| Verbale Gruppo Trsg 05-12-2005 |
In previsione del convegno del 15 dicembre con studenti e docenti della Facoltà di Giurisprudenza, nel quale si rifletterà sul rapporto dell’individuo con l’autorità e si cercherà di identificare gli elementi che possono ostacolare o favorire un rapporto positivo con le norme, il gruppo ha prima raccolto le prime immagini che rappresentano l’autorità per i presenti.
A partire dalle immagini, abbiamo cercato di procedere a ritroso per verificare a quale punto del percorso individuale l’autorità diventa in molti casi espressione dell’autoritarismo piuttosto che dell’autorevolezza.
L’ipotesi da cui siamo partiti è che, a seconda delle connotazioni dell’immagine interna dell’autorità, il rapporto con se stessi, con la vita e con gli altri cambia significativamente: se una persona percepisce l’autorità come abusante, si sentirà autorizzata ad abusare del proprio potere sugli altri, viceversa, se l’autorità è soggettivamente percepita come propositiva, il rapporto potrà più facilmente diventare di collaborazione.
Dalla discussione è emerso che ci sono due modi prevalenti di pensare e percepire l’autorità:
- l’autorità che decide in modo più o meno arbitrario, un’autorità rivolta al potere, che compie soprusi e appropriazioni indebite, un’autorità che urla e sta lontana;
- l’autorità che promuove l’organizzazione dell’esperienza in funzione di un obiettivo dichiarato e condiviso; un’autorità che fa da guida, che dà sostegno e garanzia, un’autorità che pensa e si espone.
Due sono le domande che ci siamo posti:
- Quali sono le esperienze che fanno sì che il termine autorità assuma i tratti dell’autoritarismo piuttosto che dell’autorevolezza?
- Quali conseguenze ne possono discendere?
Più di una persona fa notare che l’autorità è anche interna e a volte l’autorità interna può essere più spietata e intransigente di quella esterna.

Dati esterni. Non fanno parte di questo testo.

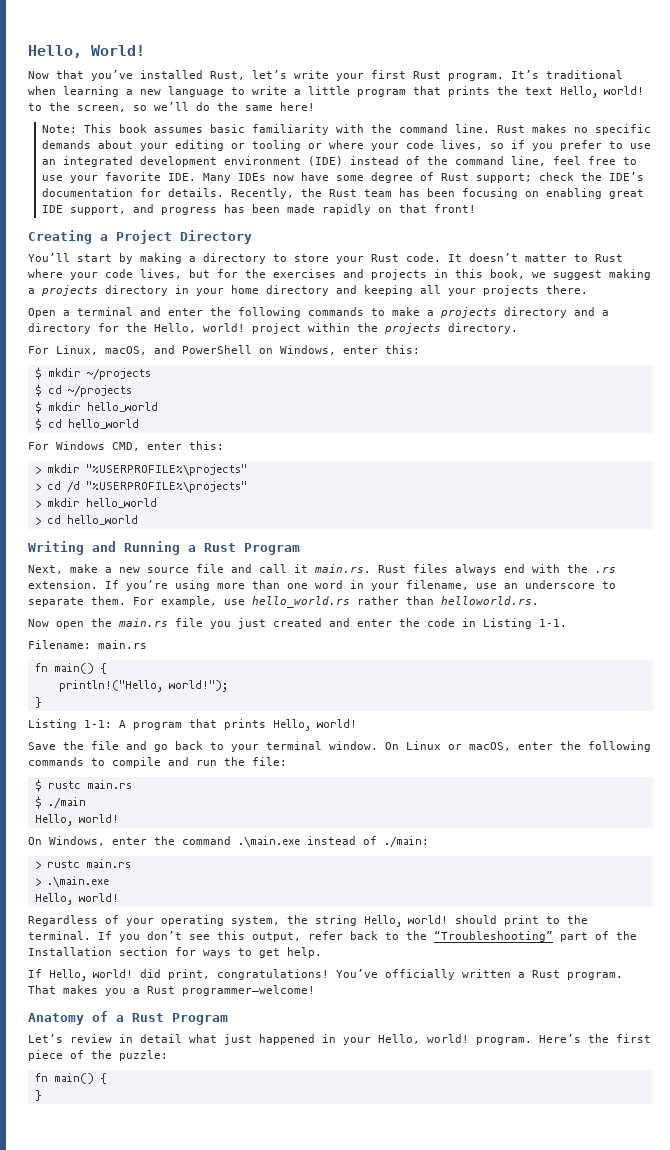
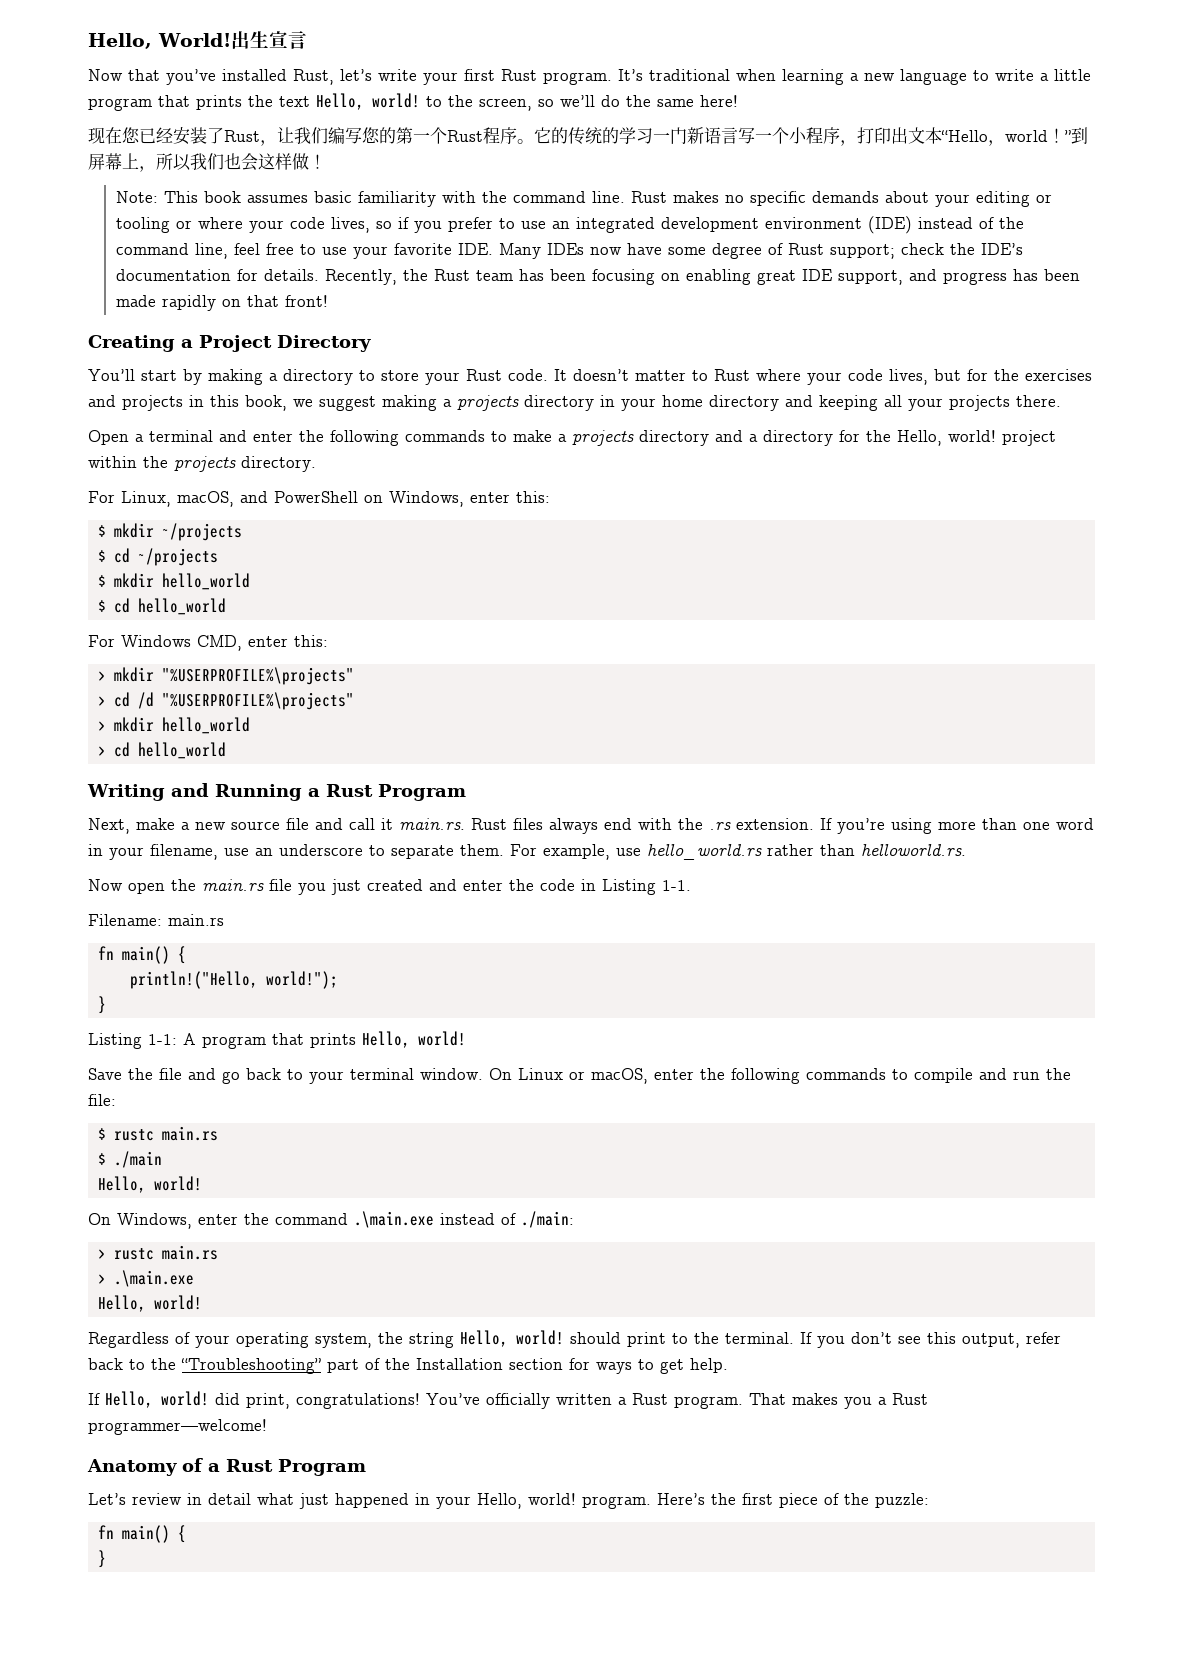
(145, 50) none -> [230,31,307,49] 出生宣言
(315, 106) none -> [88,127,1088,146] [88,153,326,172] // 现在您已经安装了Rust，让我们编写您的第一个Rust程序。它的传统的学习一门新语言写一个小程序，打印出文本“Hello，world！”到屏幕上，所以我们也会这样做！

Interna o esterna, è stato ribadito, l’autorità può assumere colorazioni più o meno rassicuranti che portano a interpretare se stessi in modo più o meno costruttivo.
Ci siamo chiesti dunque quali siano le funzioni dell’autorità e quali siano le responsabilità di ognuno nel contribuire a che il giudice sia facilitato nello svolgere al meglio il suo lavoro.
Riportiamo i punti principali emersi:
- il mandato del giudice è decidere che tipo di pena comminare in funzione del reato commesso e ciò corrisponde a quanto si aspettano i liberi cittadini. La funzione del giudice, tendenzialmente, non prevede che questi debba chiedersi quali strumenti occorrano al detenuto per non tornare a commettere reati una volta espiata la pena. D’altra parte, se obiettivo della Legge è che il condannato possa sentirsi parte di un progetto che prevede come obiettivo la sua crescita, il giudice non può trascurare che, per chi ha commesso dei reati, la funzione di sostegno e di orientamento, è importante almeno quanto quella di rispondere con punizioni proporzionali al male commesso;
- con il reato, il delinquente fa pagare a qualcuno che non conosce il senso di afflizione e di dolore provati in un altro tempo in relazione ad altre figure; quando compie una rapina egli non riconosce l’uomo che ha davanti; né il cittadino ha facilità a riconoscere un uomo suo simile nel reo, a causa del suo comportamento violento;
- perché ci sia evoluzione occorre alimentare una relazione fra cittadino comune e reo che motivi a riconoscersi rispettivamente come membri della stessa collettività; a tale scopo può essere strumento adeguato un lavoro da portare avanti in comune.